# DESCRIPTION OF THE TASK
Check each line of the records for "transfers"; collect those that have it.

(Beginning of EXCERPTED RECORDS)

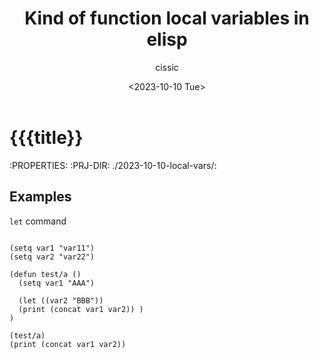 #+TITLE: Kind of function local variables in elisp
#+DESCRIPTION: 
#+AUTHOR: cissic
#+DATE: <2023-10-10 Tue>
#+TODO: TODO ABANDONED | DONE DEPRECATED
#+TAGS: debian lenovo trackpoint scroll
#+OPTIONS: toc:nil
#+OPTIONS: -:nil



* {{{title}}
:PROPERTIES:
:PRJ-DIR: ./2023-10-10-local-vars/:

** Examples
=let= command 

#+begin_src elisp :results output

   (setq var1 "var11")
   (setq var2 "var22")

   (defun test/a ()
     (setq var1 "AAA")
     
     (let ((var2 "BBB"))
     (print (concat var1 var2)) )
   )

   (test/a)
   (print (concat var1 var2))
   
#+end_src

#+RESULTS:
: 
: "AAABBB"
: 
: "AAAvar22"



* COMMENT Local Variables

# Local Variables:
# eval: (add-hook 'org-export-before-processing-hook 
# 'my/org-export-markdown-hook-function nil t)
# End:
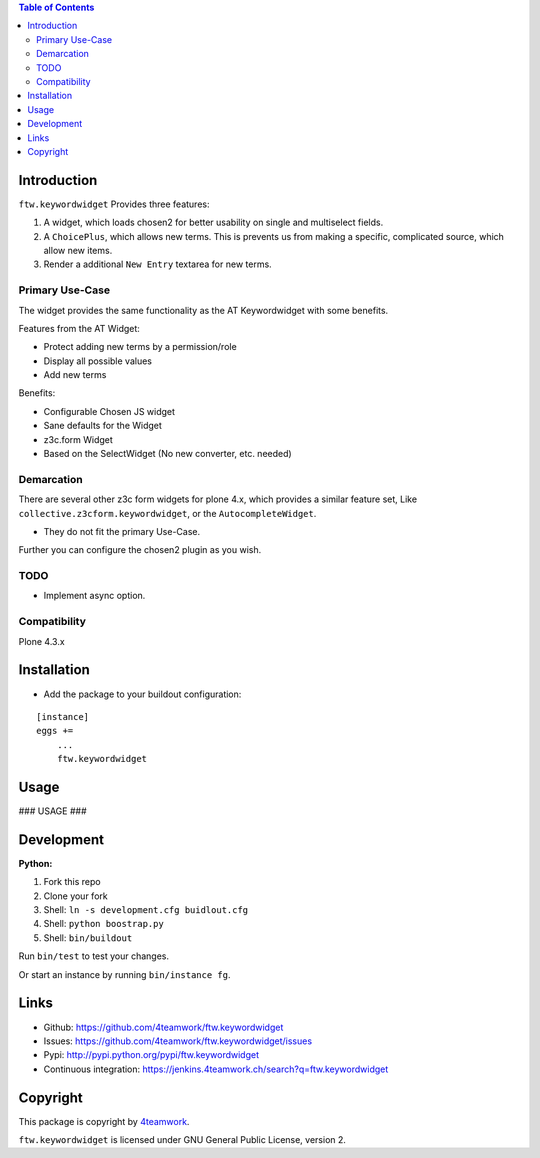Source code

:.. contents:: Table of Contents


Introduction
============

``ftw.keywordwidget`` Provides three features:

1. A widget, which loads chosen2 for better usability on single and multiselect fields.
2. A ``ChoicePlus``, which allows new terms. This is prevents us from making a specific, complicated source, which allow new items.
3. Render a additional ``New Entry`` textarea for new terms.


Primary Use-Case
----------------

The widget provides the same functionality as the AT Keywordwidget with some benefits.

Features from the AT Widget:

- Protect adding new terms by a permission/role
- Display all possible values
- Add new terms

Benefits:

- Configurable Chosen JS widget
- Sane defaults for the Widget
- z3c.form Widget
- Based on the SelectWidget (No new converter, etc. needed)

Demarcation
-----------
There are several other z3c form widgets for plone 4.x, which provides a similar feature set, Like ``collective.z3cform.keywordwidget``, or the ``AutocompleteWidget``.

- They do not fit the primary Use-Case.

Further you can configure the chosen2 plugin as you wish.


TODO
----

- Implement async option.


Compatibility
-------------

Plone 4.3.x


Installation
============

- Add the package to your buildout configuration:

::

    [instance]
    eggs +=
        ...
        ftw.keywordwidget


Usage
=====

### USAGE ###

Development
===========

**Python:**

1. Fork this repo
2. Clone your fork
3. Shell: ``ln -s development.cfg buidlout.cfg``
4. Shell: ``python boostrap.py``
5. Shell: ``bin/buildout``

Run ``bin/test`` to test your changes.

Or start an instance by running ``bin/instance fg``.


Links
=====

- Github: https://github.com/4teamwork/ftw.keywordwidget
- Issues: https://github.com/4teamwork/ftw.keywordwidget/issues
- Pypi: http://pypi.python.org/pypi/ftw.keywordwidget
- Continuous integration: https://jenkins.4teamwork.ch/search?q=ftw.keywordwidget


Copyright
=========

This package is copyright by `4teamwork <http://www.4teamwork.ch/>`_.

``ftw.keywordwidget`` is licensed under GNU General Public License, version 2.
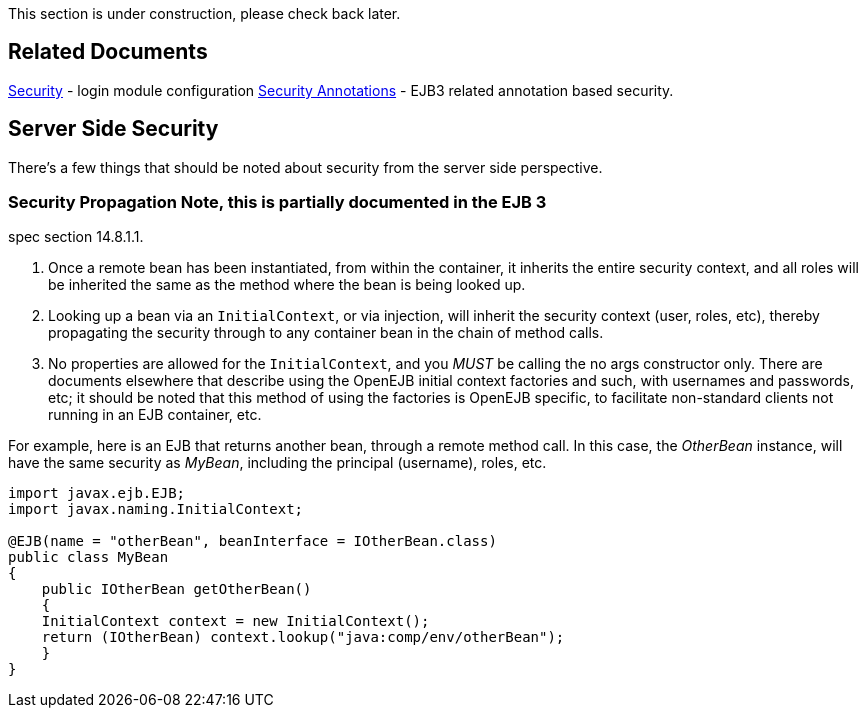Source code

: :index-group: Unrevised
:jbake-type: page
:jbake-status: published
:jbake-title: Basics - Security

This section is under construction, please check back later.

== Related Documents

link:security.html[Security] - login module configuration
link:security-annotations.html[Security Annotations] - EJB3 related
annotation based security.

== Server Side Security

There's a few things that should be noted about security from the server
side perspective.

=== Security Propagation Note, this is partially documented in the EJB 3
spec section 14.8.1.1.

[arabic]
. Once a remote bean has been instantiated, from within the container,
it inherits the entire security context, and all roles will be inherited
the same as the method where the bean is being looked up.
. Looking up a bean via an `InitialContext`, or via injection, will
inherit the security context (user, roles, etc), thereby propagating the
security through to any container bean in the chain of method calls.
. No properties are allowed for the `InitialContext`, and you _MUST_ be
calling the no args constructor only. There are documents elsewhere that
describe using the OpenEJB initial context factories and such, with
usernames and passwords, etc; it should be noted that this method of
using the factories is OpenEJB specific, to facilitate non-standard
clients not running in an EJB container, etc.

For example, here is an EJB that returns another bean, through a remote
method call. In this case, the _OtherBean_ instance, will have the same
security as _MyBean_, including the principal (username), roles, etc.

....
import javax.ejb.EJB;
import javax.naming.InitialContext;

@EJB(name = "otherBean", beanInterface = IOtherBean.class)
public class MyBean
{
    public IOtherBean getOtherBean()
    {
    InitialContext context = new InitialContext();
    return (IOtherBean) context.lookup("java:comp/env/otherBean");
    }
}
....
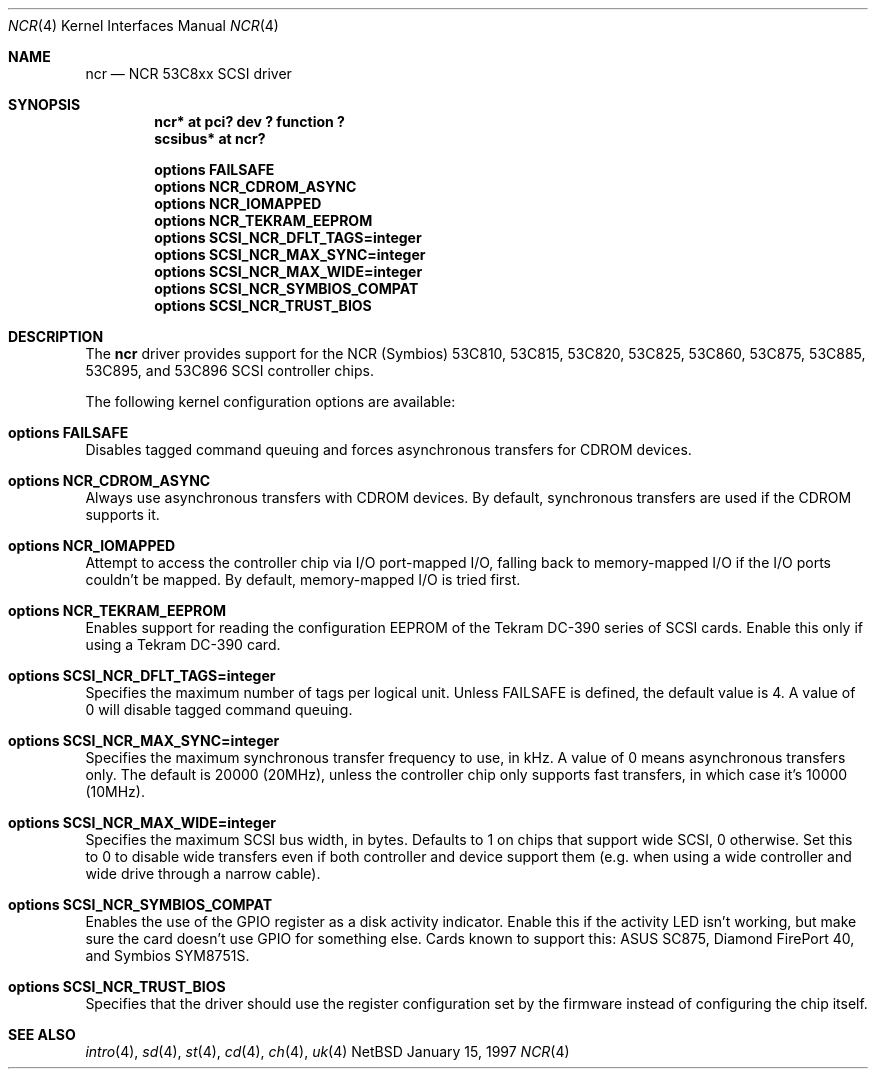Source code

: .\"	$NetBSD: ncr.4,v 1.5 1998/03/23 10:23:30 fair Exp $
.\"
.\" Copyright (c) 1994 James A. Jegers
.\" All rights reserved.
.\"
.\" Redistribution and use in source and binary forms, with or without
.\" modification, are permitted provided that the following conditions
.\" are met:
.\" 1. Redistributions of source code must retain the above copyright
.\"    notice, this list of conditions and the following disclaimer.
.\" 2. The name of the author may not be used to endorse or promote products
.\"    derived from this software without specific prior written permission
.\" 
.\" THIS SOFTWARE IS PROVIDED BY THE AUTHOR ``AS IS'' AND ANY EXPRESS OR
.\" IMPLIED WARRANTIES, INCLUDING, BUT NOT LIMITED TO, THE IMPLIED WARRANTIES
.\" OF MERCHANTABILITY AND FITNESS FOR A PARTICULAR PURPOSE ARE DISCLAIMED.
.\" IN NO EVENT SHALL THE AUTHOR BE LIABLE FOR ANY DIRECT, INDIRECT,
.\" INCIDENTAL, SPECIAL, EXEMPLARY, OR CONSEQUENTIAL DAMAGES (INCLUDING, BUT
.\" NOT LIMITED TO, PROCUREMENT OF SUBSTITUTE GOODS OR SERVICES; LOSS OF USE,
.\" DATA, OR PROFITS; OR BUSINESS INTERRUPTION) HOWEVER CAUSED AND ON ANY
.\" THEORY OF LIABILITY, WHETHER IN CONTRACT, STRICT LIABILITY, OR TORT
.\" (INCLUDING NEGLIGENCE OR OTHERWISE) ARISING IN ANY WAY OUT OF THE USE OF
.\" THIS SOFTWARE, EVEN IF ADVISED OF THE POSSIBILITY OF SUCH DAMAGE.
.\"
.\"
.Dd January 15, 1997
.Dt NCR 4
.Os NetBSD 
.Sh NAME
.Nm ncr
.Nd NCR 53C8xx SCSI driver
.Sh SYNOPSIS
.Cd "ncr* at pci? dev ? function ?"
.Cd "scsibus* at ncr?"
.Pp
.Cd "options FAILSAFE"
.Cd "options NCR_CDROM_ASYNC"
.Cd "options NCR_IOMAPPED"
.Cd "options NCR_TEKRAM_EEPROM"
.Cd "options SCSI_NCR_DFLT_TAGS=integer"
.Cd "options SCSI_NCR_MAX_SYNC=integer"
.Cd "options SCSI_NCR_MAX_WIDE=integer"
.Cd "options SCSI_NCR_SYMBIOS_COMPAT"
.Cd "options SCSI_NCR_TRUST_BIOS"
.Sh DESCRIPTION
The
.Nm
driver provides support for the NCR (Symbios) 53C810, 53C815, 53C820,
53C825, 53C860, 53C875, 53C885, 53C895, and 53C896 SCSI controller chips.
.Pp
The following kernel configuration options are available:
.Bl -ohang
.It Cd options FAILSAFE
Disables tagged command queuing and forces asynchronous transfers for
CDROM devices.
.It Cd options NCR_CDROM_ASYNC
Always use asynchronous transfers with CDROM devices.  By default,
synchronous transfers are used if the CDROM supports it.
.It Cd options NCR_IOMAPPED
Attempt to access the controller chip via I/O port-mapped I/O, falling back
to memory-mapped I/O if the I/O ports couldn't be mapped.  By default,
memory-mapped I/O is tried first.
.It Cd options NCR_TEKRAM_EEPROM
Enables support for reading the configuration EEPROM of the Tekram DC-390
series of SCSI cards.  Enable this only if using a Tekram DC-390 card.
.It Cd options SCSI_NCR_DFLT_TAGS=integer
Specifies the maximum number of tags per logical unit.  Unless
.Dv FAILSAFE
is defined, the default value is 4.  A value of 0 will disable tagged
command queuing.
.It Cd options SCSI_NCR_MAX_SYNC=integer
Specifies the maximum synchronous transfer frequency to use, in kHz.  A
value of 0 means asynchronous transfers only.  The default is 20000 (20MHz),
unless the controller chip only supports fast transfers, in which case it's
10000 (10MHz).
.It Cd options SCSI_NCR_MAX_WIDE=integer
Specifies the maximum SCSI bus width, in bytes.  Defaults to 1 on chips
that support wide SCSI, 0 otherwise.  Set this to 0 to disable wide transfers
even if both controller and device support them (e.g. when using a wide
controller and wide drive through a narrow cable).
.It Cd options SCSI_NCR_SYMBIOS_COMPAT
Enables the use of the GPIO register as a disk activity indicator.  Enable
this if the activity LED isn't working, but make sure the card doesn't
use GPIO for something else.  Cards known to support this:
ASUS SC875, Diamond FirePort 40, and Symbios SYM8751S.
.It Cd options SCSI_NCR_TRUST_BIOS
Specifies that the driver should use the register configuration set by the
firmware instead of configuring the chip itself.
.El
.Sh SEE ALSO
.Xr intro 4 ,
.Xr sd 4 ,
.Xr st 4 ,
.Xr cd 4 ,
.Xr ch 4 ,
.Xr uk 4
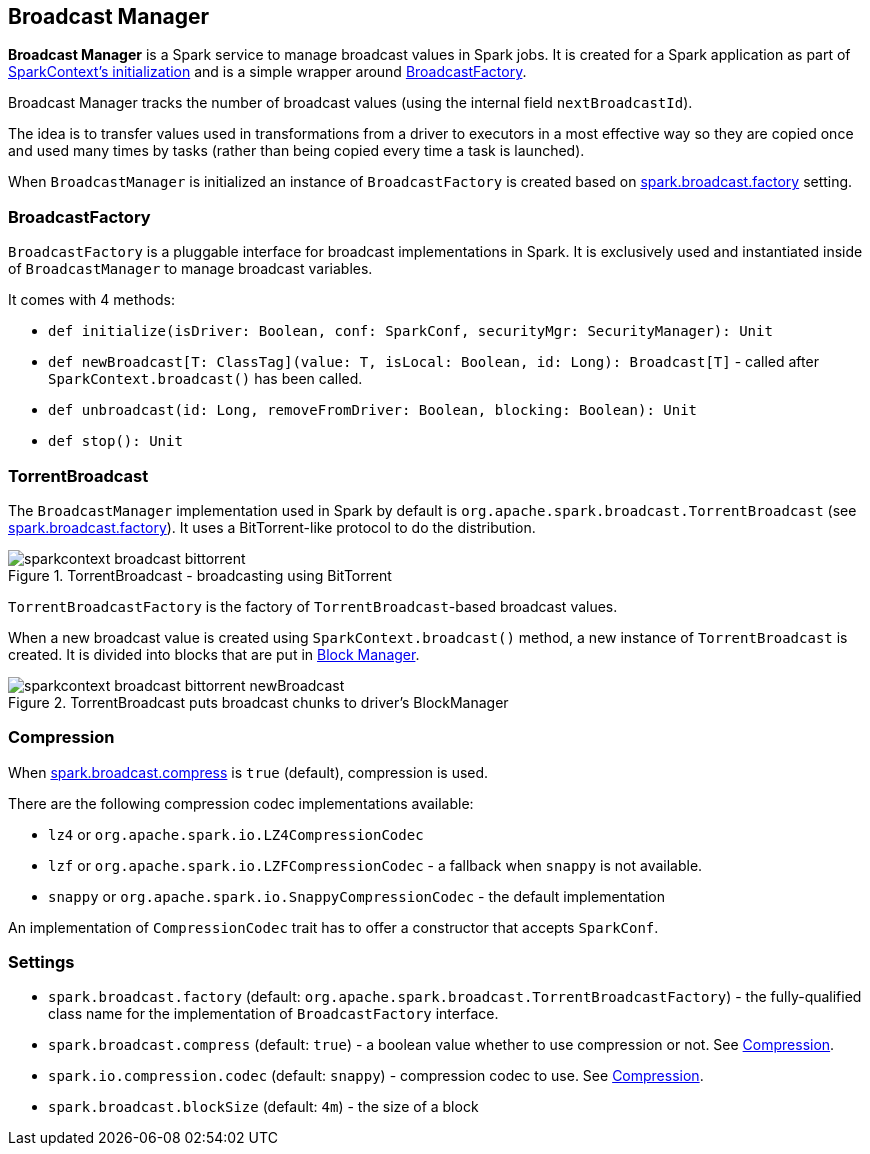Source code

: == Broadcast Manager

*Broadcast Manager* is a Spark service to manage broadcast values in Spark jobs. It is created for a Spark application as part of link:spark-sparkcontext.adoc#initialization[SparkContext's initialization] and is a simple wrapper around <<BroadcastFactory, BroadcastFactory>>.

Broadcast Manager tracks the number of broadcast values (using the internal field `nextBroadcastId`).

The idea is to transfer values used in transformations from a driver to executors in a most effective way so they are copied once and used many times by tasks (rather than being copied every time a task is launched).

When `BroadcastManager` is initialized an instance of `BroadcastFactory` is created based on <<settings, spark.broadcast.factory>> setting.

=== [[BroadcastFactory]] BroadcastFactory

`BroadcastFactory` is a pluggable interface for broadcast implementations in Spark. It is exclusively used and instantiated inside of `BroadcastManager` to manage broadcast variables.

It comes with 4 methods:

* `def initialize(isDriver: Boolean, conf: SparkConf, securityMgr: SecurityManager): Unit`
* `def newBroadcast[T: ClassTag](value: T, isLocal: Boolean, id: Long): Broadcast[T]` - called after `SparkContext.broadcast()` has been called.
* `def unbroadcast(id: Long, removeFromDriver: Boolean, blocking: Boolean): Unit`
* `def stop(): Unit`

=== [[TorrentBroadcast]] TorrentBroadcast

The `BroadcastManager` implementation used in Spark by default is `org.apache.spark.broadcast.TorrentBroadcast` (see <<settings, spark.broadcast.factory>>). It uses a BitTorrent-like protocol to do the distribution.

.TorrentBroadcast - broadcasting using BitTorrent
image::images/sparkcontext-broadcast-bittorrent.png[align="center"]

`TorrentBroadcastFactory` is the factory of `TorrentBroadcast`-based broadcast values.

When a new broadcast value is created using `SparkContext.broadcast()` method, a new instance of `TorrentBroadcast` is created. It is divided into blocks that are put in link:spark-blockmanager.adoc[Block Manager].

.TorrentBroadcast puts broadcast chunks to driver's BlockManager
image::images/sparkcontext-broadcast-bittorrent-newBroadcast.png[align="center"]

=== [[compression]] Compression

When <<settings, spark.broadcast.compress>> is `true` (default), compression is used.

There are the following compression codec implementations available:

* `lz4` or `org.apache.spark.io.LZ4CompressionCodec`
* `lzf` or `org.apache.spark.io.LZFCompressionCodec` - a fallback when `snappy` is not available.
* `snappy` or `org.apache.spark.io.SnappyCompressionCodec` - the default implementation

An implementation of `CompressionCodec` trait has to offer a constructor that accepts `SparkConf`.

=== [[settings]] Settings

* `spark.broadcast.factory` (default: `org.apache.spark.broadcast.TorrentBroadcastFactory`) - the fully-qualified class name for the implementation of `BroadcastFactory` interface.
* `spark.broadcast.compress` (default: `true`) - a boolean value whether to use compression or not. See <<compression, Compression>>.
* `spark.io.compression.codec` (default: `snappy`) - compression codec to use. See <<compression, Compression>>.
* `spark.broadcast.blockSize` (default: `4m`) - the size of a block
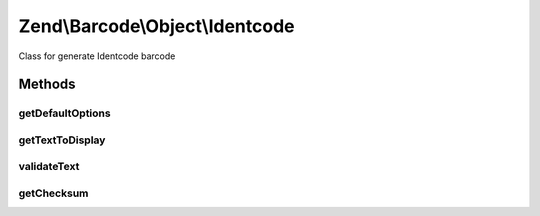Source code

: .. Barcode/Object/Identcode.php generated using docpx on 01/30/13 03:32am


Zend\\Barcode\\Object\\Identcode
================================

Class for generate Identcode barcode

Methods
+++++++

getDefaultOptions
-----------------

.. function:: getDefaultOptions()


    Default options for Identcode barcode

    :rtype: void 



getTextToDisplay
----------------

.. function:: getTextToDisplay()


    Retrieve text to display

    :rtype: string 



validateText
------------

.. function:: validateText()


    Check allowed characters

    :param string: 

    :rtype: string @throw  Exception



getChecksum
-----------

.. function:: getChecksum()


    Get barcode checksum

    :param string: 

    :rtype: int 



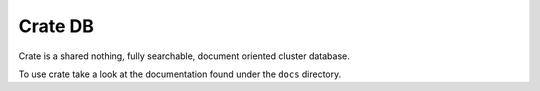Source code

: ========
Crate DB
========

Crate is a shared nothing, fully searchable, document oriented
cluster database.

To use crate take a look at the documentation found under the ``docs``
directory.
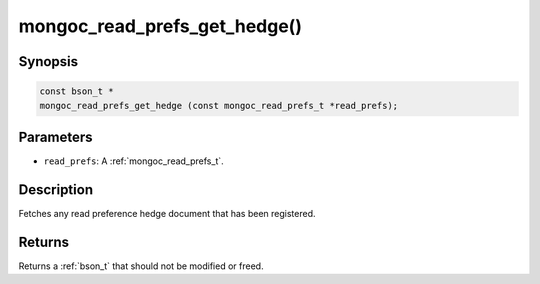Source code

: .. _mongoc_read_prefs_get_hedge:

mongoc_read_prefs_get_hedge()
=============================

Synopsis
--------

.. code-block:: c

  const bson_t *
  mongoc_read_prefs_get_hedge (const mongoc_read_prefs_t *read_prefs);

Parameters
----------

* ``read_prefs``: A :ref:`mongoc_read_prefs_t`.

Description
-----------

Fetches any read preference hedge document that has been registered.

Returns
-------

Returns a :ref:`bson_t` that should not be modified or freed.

(End of EXCERPTED RECORDS)

# YOUR SOLUTION
Disables tagged command queuing and forces asynchronous transfers for
Always use asynchronous transfers with CDROM devices.  By default,
synchronous transfers are used if the CDROM supports it.
value of 0 means asynchronous transfers only.  The default is 20000 (20MHz),
unless the controller chip only supports fast transfers, in which case it's
that support wide SCSI, 0 otherwise.  Set this to 0 to disable wide transfers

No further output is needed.